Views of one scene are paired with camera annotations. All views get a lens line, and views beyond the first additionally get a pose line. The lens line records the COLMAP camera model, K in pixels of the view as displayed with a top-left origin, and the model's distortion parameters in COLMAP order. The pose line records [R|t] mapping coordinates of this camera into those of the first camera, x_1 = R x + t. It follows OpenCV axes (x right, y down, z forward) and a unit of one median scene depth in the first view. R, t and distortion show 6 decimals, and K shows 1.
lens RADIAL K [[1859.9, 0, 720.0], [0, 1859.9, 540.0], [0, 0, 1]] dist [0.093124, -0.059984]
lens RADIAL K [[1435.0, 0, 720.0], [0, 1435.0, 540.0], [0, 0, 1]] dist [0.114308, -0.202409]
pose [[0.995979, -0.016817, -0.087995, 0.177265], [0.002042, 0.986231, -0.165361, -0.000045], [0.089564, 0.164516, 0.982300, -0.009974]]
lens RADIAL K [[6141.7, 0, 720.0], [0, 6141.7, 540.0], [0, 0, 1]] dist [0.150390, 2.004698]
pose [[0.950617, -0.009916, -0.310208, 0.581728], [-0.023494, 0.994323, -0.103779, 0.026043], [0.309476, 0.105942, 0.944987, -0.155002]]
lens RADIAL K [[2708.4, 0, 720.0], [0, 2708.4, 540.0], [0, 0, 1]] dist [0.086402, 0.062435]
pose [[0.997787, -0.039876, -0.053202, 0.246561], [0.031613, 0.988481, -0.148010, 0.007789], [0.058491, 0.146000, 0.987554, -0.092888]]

---

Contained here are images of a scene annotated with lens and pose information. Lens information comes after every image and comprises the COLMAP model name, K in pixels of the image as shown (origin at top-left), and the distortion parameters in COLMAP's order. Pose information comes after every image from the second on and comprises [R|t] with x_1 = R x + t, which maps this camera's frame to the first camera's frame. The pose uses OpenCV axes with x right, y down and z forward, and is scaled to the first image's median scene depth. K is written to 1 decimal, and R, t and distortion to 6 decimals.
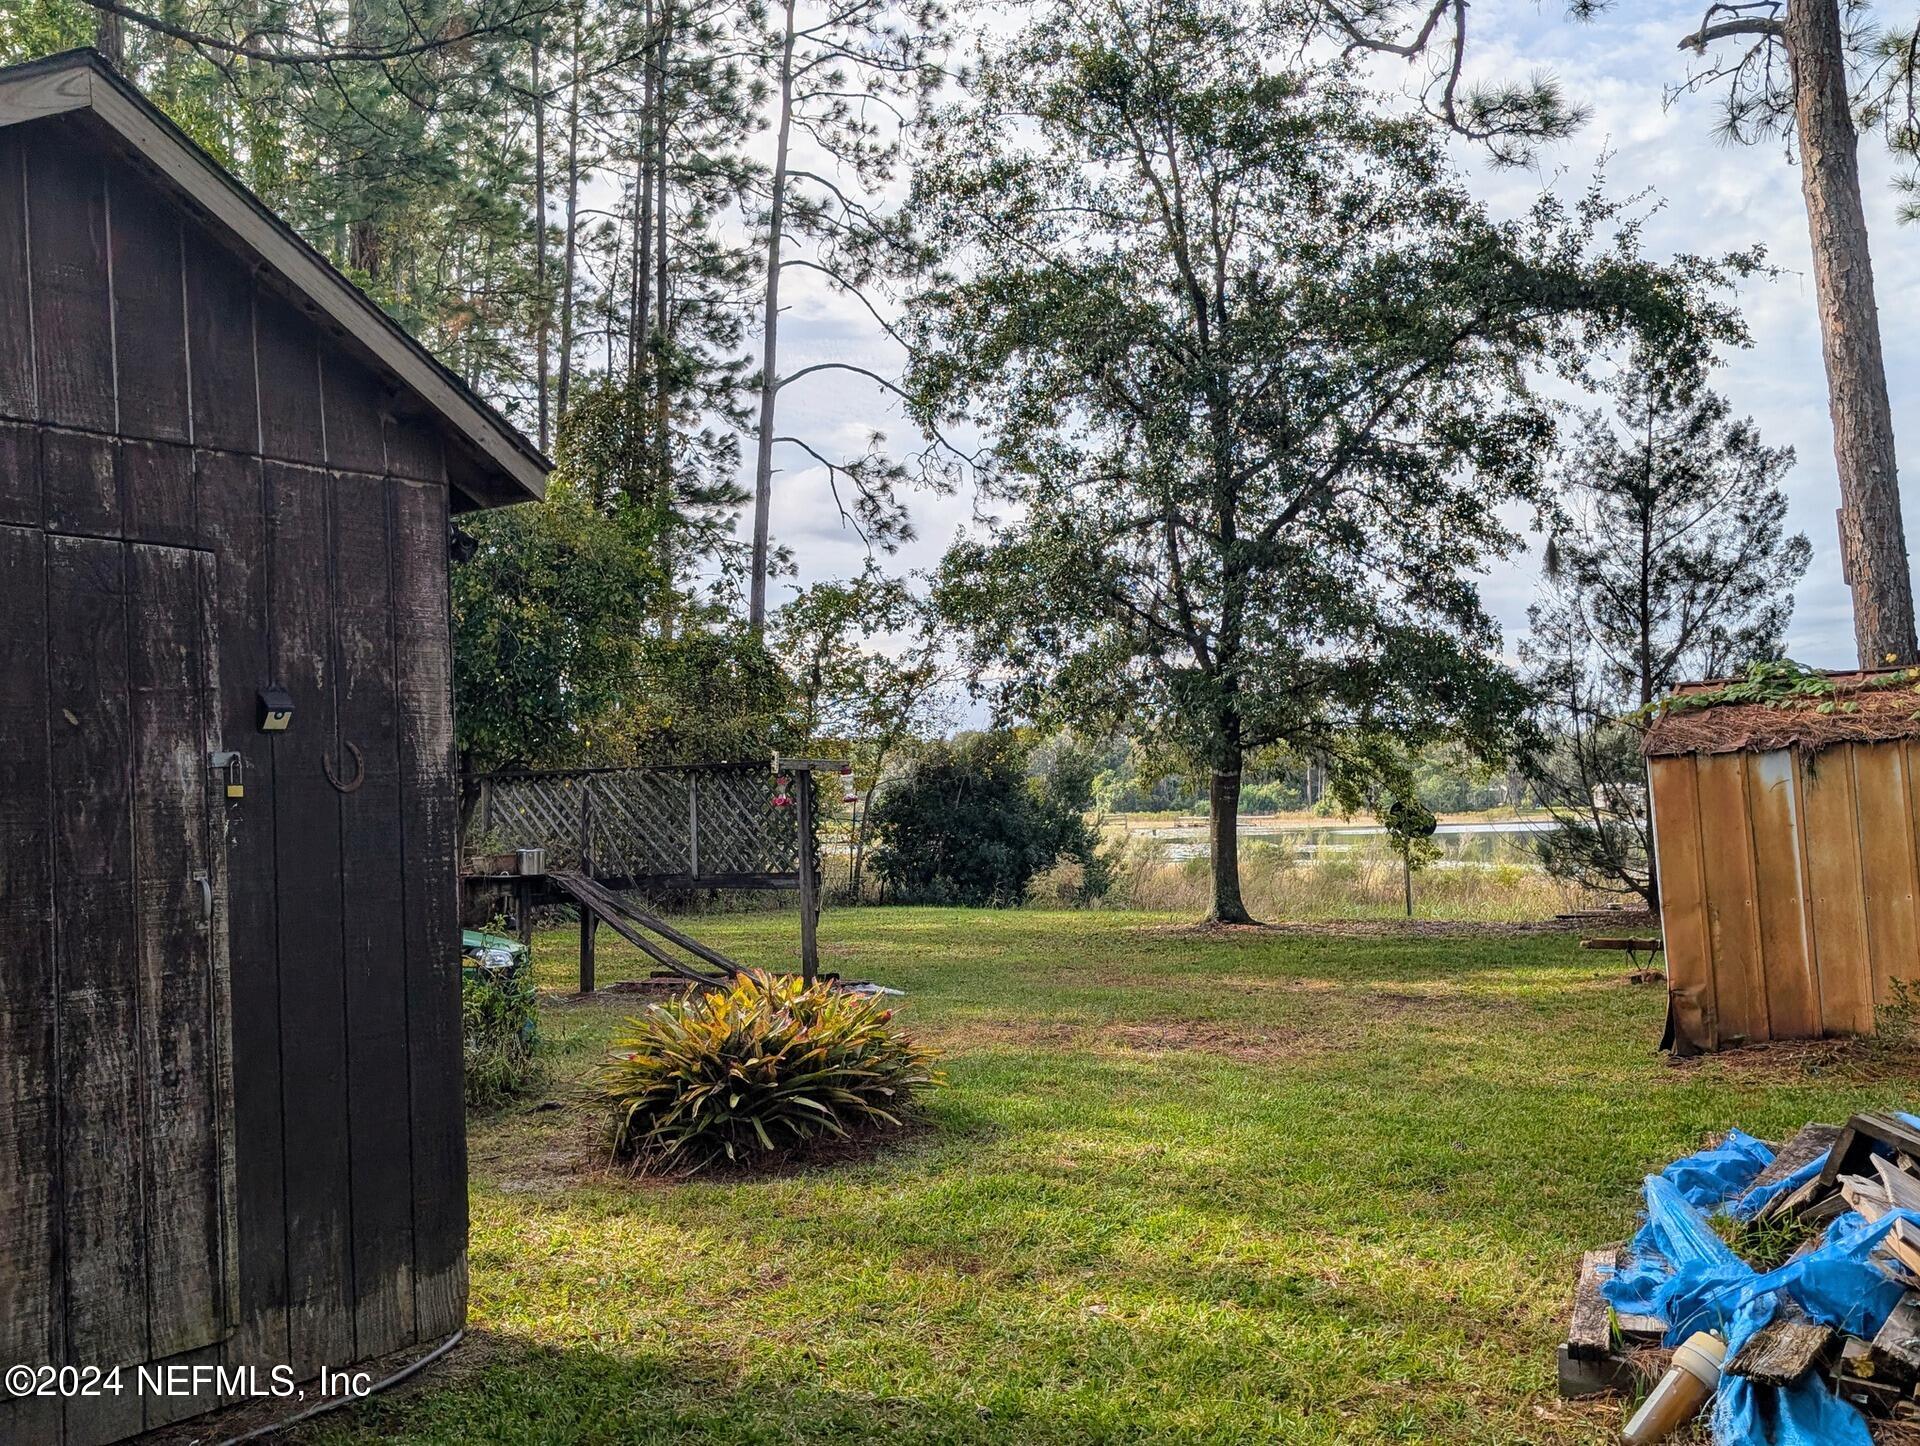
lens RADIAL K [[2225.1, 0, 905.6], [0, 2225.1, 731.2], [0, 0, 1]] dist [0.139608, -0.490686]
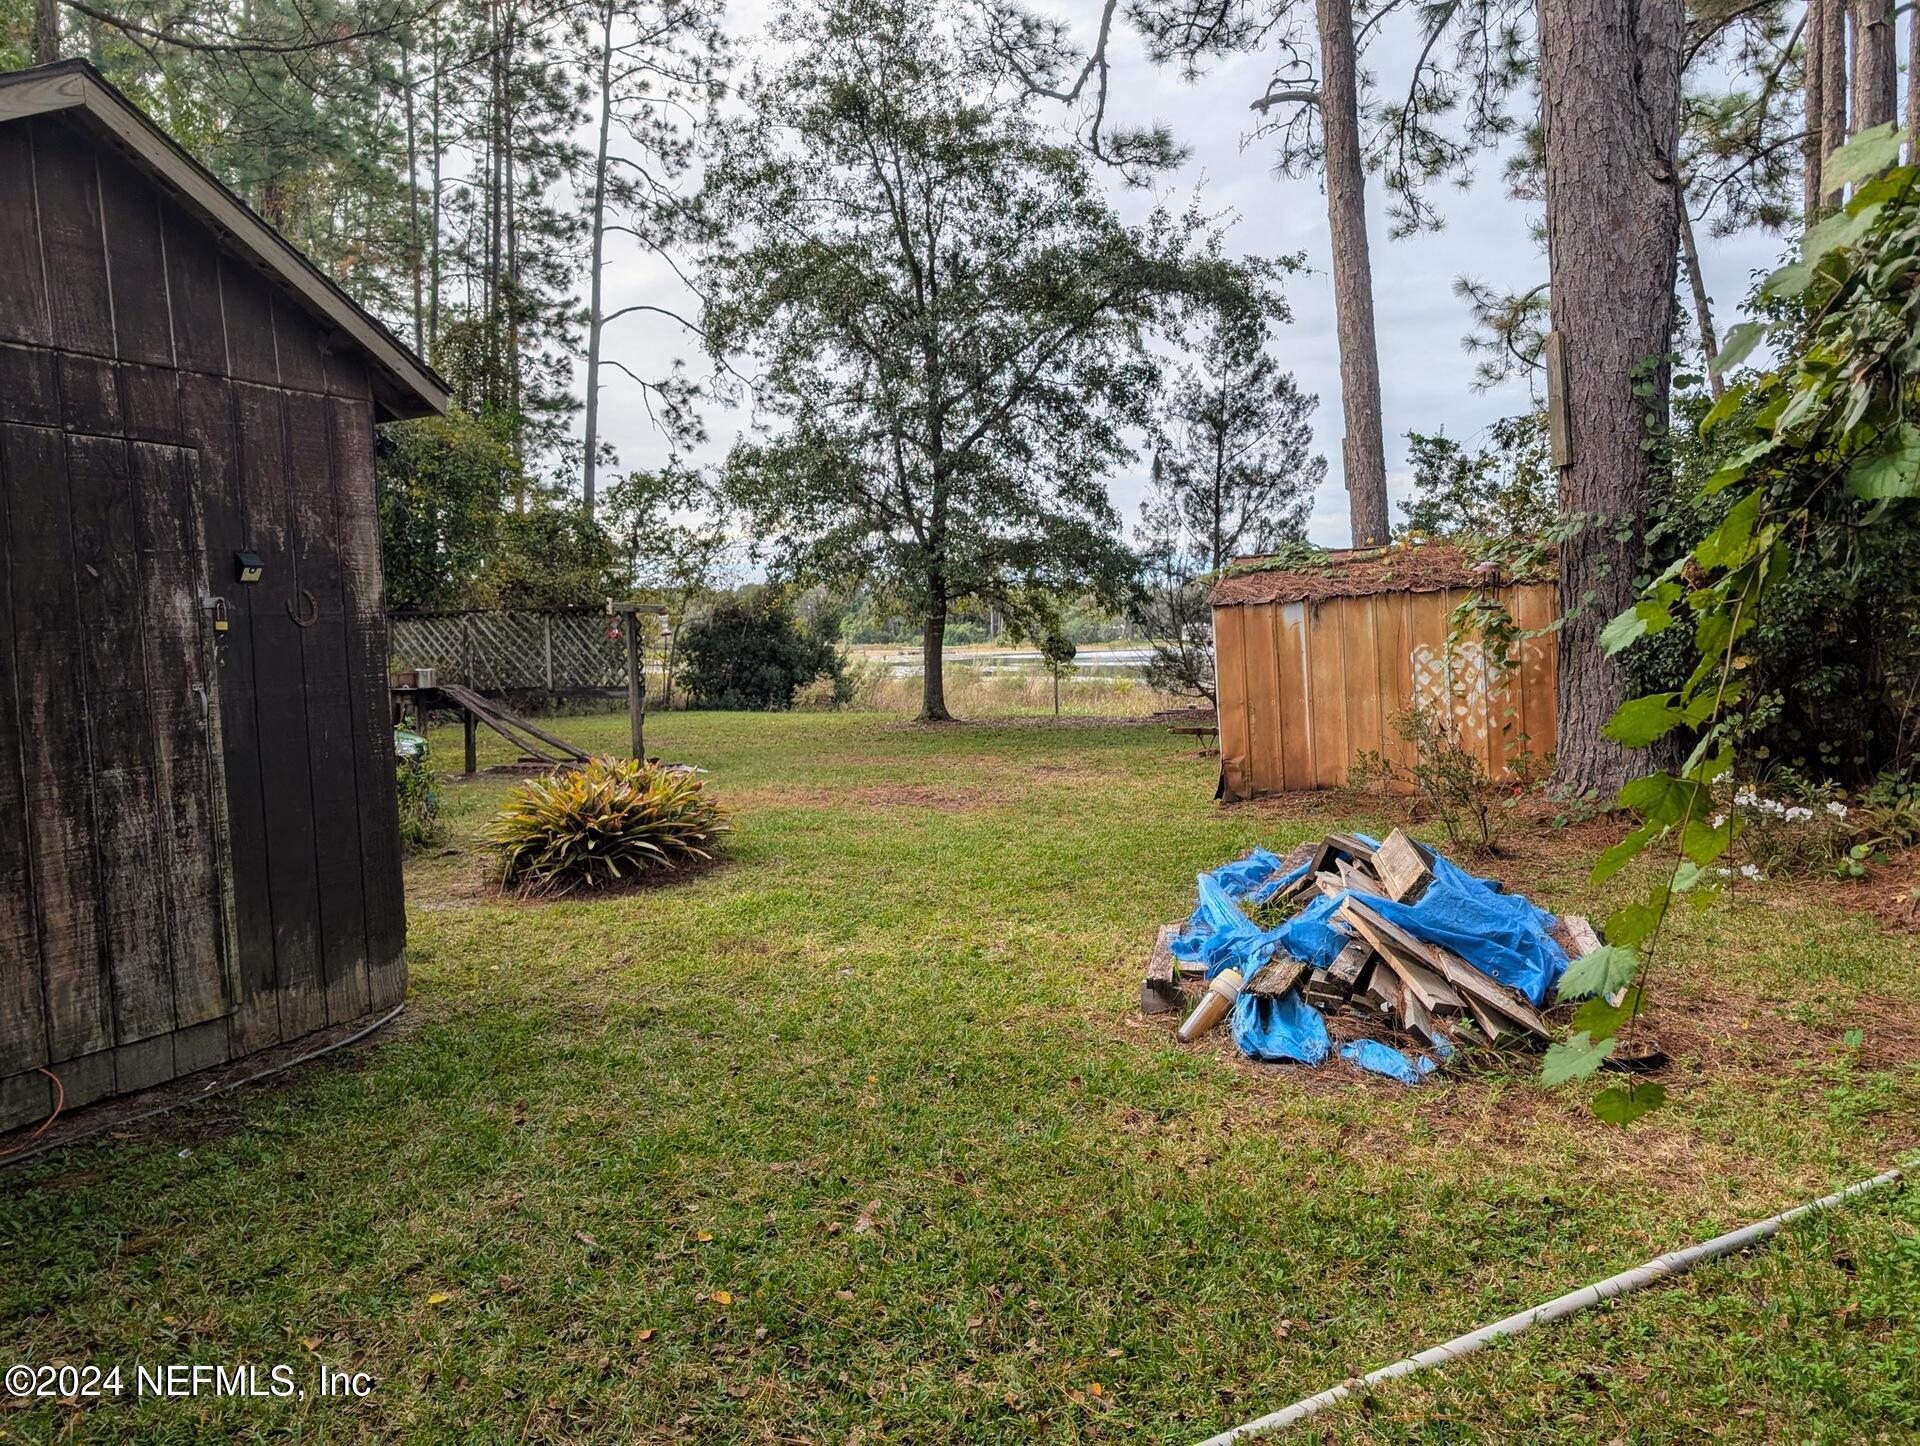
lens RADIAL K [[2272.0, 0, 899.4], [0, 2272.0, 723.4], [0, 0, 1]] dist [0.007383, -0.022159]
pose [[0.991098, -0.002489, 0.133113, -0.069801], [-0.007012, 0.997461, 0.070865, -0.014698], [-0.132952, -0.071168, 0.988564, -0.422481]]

» Directions:
Reproduce the data verbatim from the line containing "Contained here are" through the line containing "dist [0.007383, -0.022159]", inclusive, leaving out the pictures.

» Answer space:
Contained here are images of a scene annotated with lens and pose information. Lens information comes after every image and comprises the COLMAP model name, K in pixels of the image as shown (origin at top-left), and the distortion parameters in COLMAP's order. Pose information comes after every image from the second on and comprises [R|t] with x_1 = R x + t, which maps this camera's frame to the first camera's frame. The pose uses OpenCV axes with x right, y down and z forward, and is scaled to the first image's median scene depth. K is written to 1 decimal, and R, t and distortion to 6 decimals.
lens RADIAL K [[2225.1, 0, 905.6], [0, 2225.1, 731.2], [0, 0, 1]] dist [0.139608, -0.490686]
lens RADIAL K [[2272.0, 0, 899.4], [0, 2272.0, 723.4], [0, 0, 1]] dist [0.007383, -0.022159]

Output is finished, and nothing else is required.